*** Begin section ***

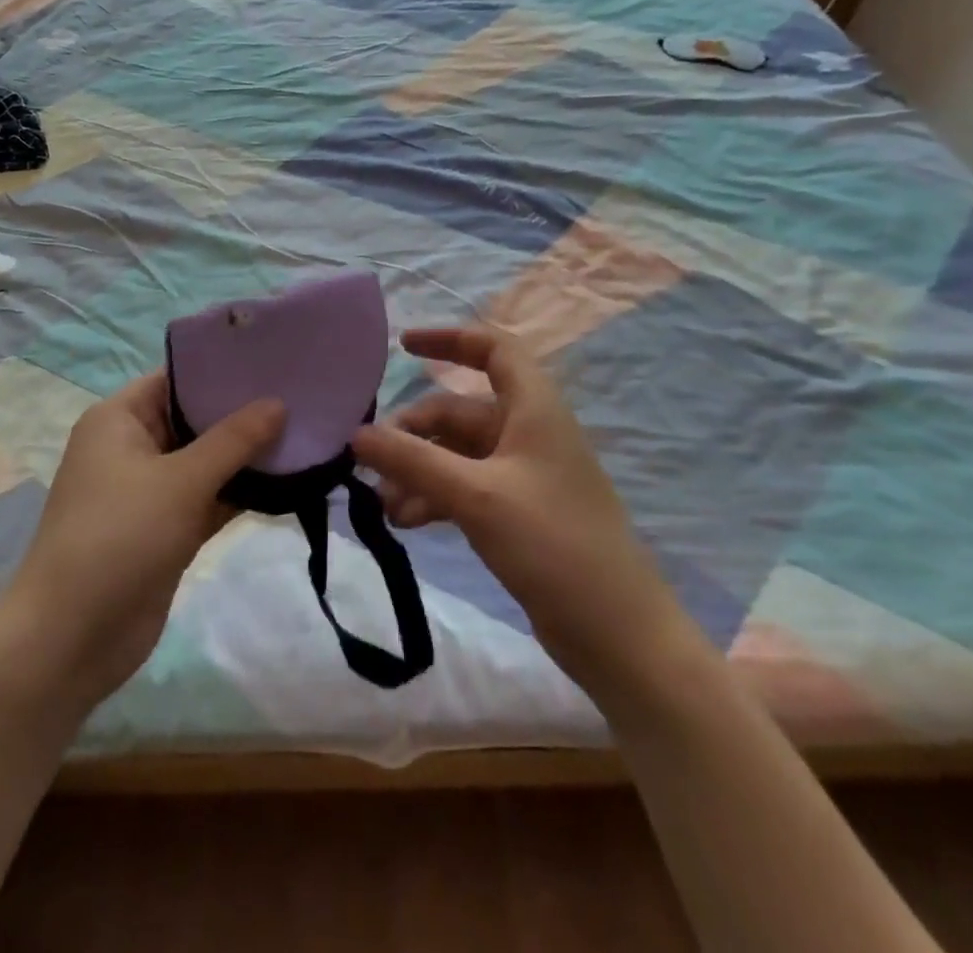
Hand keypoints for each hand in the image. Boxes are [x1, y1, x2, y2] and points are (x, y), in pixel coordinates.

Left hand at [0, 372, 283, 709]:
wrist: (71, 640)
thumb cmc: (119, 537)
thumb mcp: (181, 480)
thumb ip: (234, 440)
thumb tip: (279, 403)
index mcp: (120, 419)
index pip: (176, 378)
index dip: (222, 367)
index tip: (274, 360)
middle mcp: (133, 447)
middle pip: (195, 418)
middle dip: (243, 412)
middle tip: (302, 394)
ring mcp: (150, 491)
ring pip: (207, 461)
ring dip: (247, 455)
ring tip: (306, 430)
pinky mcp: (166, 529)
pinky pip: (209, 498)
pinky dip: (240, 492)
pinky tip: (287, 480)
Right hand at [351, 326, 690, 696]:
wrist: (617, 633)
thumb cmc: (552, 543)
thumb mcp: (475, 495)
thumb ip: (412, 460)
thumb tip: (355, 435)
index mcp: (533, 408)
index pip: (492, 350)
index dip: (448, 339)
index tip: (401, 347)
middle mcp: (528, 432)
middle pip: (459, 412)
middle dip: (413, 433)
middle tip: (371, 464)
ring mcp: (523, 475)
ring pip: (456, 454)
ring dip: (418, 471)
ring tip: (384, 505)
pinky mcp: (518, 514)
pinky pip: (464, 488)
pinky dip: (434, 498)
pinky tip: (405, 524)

*** End section ***
*** Begin section ***

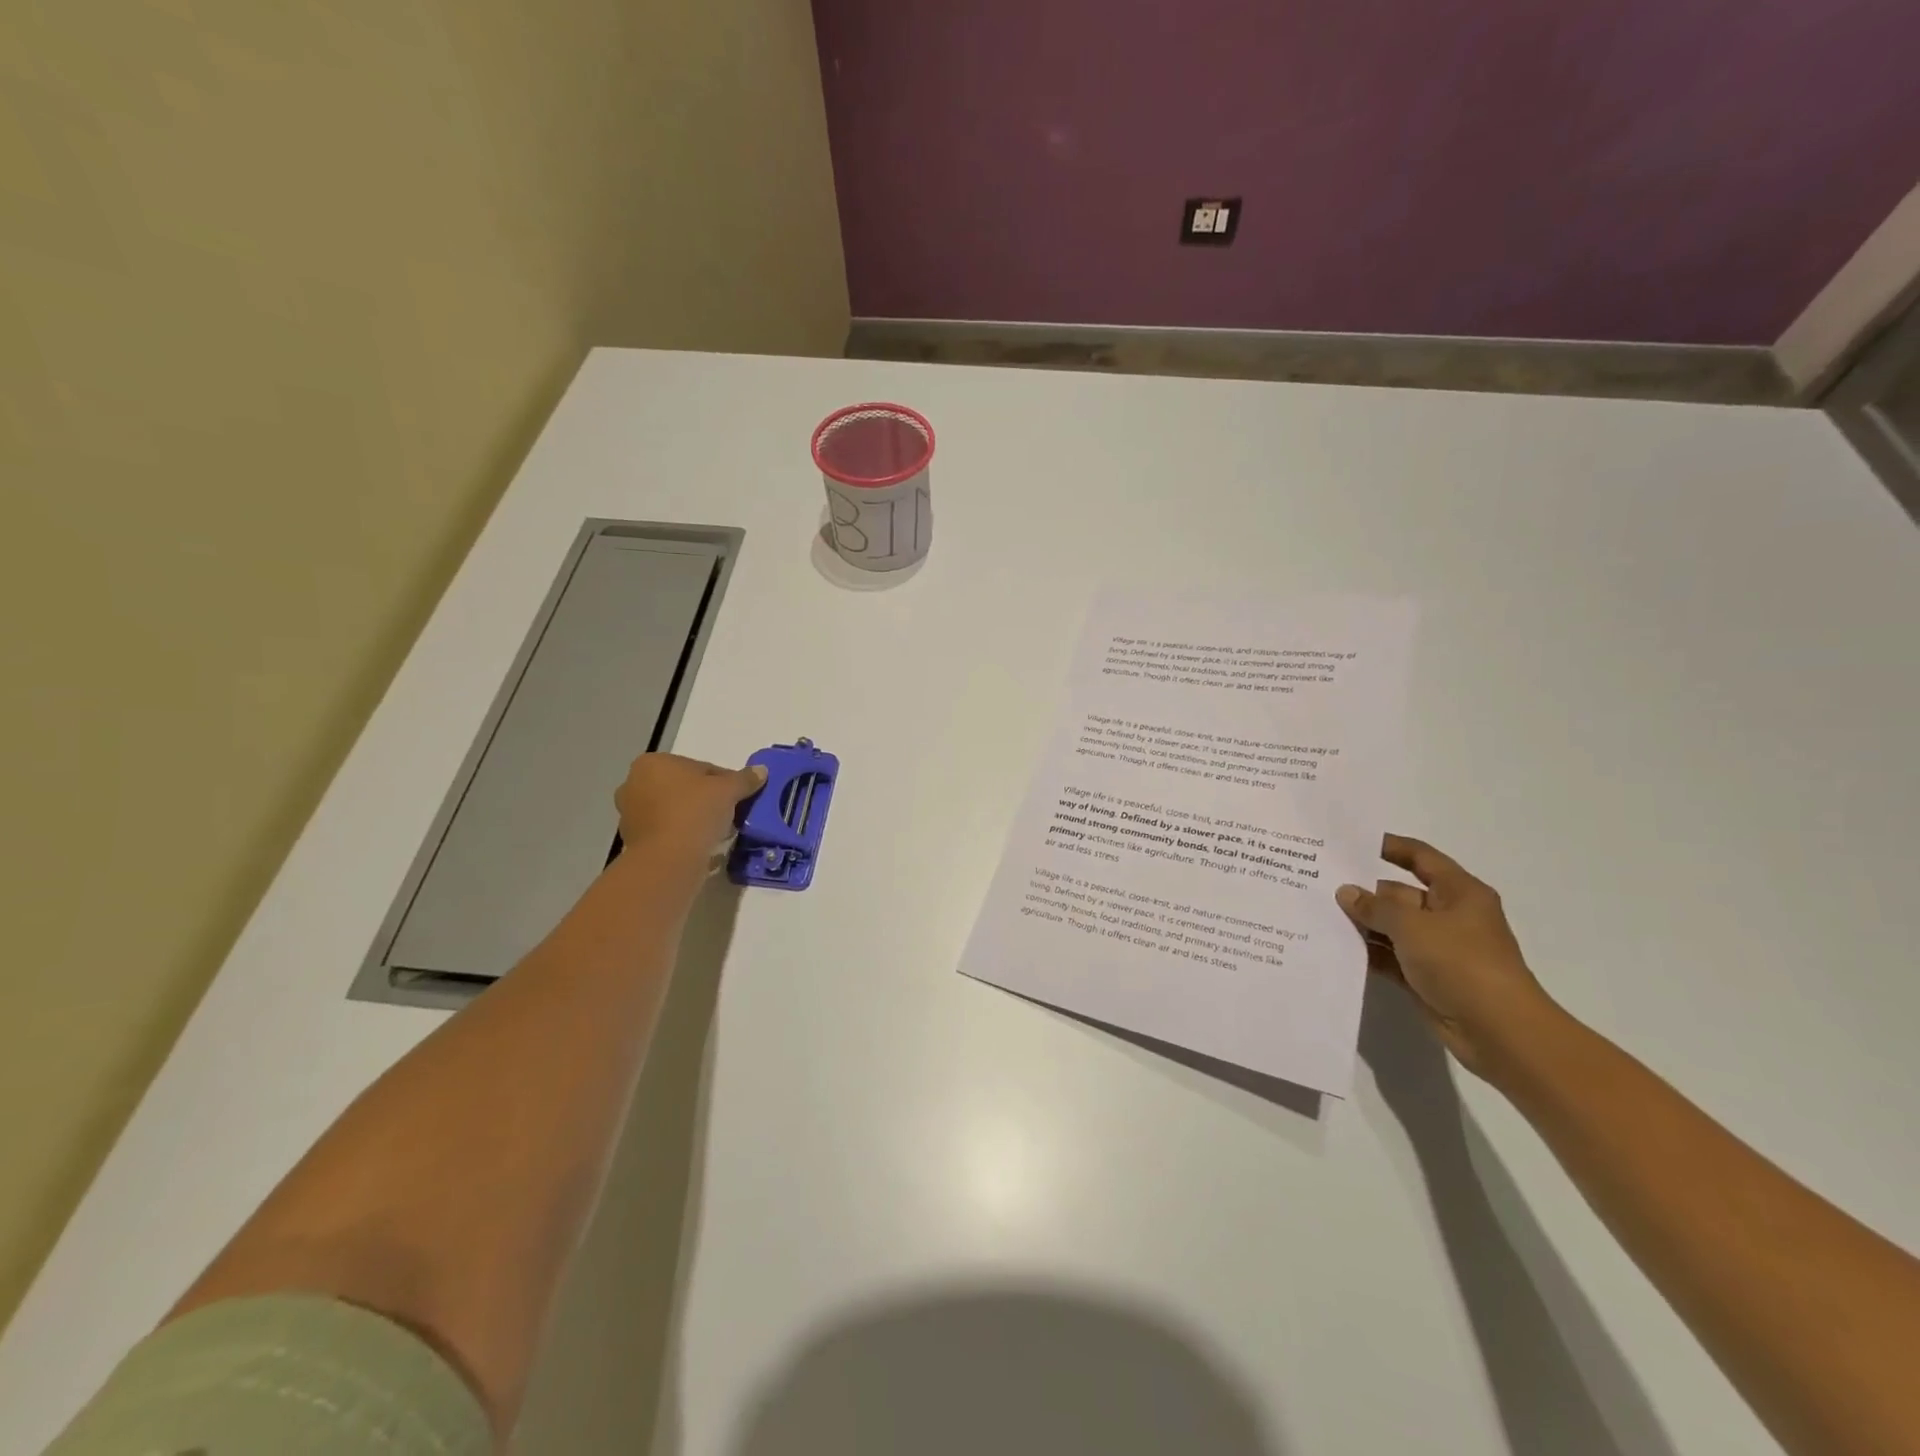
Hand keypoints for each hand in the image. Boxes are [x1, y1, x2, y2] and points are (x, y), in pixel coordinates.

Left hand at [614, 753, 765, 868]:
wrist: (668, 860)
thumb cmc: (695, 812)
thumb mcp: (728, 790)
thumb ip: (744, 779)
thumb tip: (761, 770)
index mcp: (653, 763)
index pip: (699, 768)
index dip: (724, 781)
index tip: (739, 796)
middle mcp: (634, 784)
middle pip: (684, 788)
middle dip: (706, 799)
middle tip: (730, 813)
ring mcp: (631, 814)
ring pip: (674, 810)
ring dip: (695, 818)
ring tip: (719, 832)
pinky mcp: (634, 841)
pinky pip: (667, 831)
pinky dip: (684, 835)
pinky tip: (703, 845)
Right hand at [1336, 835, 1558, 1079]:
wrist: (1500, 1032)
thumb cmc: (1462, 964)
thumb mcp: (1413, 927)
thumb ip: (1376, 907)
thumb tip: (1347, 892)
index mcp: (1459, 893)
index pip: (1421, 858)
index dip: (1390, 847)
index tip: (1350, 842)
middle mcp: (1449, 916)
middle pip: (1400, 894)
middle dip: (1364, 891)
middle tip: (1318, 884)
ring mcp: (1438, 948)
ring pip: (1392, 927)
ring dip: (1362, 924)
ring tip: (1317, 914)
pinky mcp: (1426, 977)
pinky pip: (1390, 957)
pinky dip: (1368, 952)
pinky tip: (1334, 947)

*** End section ***
*** Begin section ***

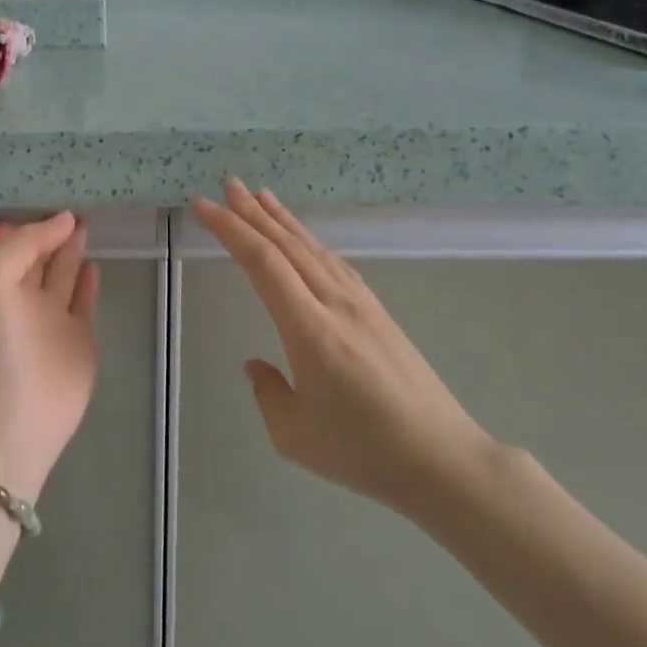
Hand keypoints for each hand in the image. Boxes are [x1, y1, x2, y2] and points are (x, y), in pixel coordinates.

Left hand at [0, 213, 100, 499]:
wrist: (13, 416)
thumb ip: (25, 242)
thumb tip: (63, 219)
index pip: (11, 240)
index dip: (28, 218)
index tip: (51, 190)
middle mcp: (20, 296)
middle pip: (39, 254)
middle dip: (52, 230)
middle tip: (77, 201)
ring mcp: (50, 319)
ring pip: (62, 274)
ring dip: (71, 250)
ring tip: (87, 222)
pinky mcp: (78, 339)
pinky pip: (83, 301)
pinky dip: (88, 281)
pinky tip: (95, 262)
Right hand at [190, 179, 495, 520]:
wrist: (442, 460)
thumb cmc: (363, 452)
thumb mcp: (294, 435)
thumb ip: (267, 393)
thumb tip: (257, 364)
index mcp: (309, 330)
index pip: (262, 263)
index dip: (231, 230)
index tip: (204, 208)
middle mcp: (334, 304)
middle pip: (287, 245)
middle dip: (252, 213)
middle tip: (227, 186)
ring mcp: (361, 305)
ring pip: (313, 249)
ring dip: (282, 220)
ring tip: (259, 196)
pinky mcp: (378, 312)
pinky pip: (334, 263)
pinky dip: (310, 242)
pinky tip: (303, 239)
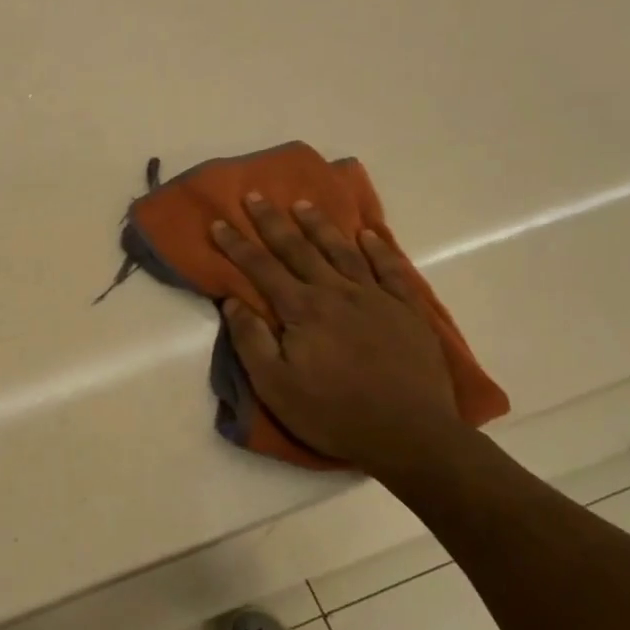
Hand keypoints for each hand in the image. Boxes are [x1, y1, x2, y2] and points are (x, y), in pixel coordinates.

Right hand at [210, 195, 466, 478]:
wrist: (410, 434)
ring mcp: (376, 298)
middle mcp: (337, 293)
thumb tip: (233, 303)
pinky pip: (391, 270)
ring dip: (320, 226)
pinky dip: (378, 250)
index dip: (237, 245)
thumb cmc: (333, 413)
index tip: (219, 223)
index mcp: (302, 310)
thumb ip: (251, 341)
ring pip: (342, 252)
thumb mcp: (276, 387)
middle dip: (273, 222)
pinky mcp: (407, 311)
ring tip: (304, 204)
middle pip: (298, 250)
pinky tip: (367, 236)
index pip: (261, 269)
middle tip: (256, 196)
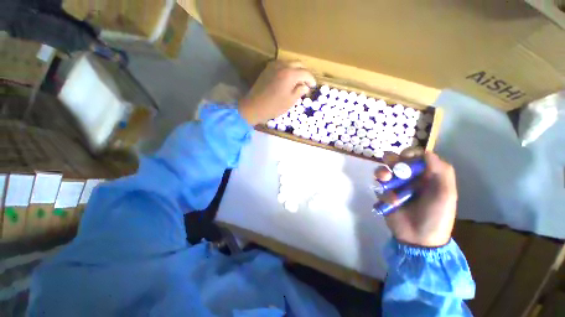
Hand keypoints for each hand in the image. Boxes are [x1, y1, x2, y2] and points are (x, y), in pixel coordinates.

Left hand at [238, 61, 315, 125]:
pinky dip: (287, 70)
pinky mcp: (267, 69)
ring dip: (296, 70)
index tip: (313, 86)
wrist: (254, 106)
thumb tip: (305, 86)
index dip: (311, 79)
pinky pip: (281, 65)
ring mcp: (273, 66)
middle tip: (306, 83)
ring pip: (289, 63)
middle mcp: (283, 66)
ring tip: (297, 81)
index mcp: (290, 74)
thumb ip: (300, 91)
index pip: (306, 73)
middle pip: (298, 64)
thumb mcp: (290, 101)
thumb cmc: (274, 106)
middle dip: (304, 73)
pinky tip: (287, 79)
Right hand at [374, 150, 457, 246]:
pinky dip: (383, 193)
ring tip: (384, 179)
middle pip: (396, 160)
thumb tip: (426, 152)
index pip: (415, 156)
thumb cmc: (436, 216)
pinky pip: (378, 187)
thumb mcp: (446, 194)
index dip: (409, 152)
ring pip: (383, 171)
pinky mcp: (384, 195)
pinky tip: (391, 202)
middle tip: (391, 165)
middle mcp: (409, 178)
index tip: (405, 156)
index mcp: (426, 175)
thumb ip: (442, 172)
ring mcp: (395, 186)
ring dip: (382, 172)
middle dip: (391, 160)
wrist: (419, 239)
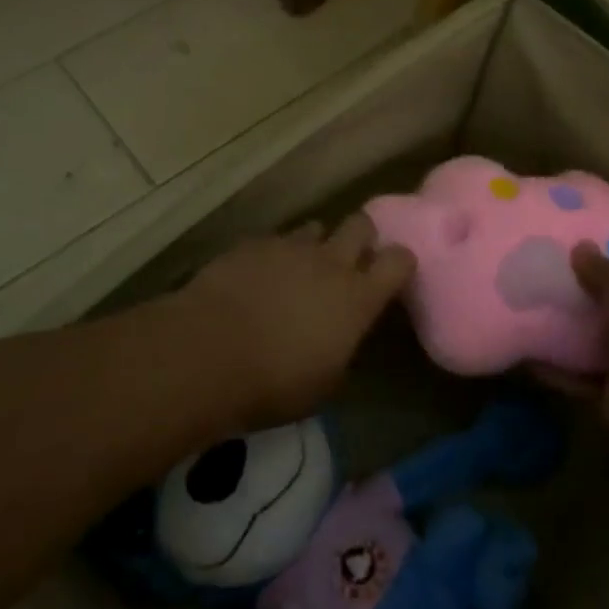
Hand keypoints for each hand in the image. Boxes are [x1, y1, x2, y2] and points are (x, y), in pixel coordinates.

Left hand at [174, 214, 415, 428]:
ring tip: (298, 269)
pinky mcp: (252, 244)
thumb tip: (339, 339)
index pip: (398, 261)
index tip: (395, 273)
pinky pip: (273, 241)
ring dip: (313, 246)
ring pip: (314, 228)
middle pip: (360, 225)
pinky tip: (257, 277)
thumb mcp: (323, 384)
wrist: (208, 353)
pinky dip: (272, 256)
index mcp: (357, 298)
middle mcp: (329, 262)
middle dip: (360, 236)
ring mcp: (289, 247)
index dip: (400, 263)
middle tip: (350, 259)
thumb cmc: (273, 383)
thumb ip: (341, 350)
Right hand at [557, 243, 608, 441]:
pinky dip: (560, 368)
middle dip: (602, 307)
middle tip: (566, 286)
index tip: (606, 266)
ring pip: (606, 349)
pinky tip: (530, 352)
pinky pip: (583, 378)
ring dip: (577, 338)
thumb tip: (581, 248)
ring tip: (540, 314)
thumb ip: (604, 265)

*** End section ***

» What you will do: Where a line in the records above includes the string "wrist", show it.

» Reply to the task:
wrist: (71, 640)
wrist: (617, 633)
wrist: (668, 860)
wrist: (1500, 1032)
wrist: (13, 416)
wrist: (442, 460)
wrist: (410, 434)
wrist: (254, 106)
wrist: (419, 239)
wrist: (208, 353)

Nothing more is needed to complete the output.